Task description
Look through the data that follows and copy each line with the string "provided".

Records supplied
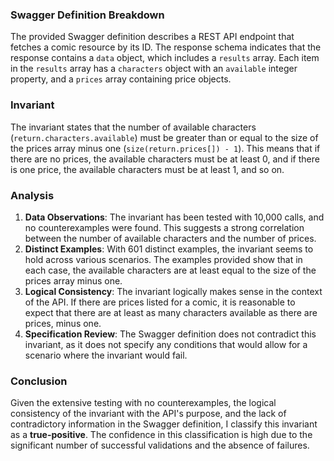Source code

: ### Swagger Definition Breakdown
The provided Swagger definition describes a REST API endpoint that fetches a comic resource by its ID. The response schema indicates that the response contains a `data` object, which includes a `results` array. Each item in the `results` array has a `characters` object with an `available` integer property, and a `prices` array containing price objects.

### Invariant
The invariant states that the number of available characters (`return.characters.available`) must be greater than or equal to the size of the prices array minus one (`size(return.prices[]) - 1`). This means that if there are no prices, the available characters must be at least 0, and if there is one price, the available characters must be at least 1, and so on.

### Analysis
1. **Data Observations**: The invariant has been tested with 10,000 calls, and no counterexamples were found. This suggests a strong correlation between the number of available characters and the number of prices.
2. **Distinct Examples**: With 601 distinct examples, the invariant seems to hold across various scenarios. The examples provided show that in each case, the available characters are at least equal to the size of the prices array minus one.
3. **Logical Consistency**: The invariant logically makes sense in the context of the API. If there are prices listed for a comic, it is reasonable to expect that there are at least as many characters available as there are prices, minus one.
4. **Specification Review**: The Swagger definition does not contradict this invariant, as it does not specify any conditions that would allow for a scenario where the invariant would fail.

### Conclusion
Given the extensive testing with no counterexamples, the logical consistency of the invariant with the API's purpose, and the lack of contradictory information in the Swagger definition, I classify this invariant as a **true-positive**. The confidence in this classification is high due to the significant number of successful validations and the absence of failures.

Worked solution
The provided Swagger definition describes a REST API endpoint that fetches a comic resource by its ID. The response schema indicates that the response contains a `data` object, which includes a `results` array. Each item in the `results` array has a `characters` object with an `available` integer property, and a `prices` array containing price objects.
2. **Distinct Examples**: With 601 distinct examples, the invariant seems to hold across various scenarios. The examples provided show that in each case, the available characters are at least equal to the size of the prices array minus one.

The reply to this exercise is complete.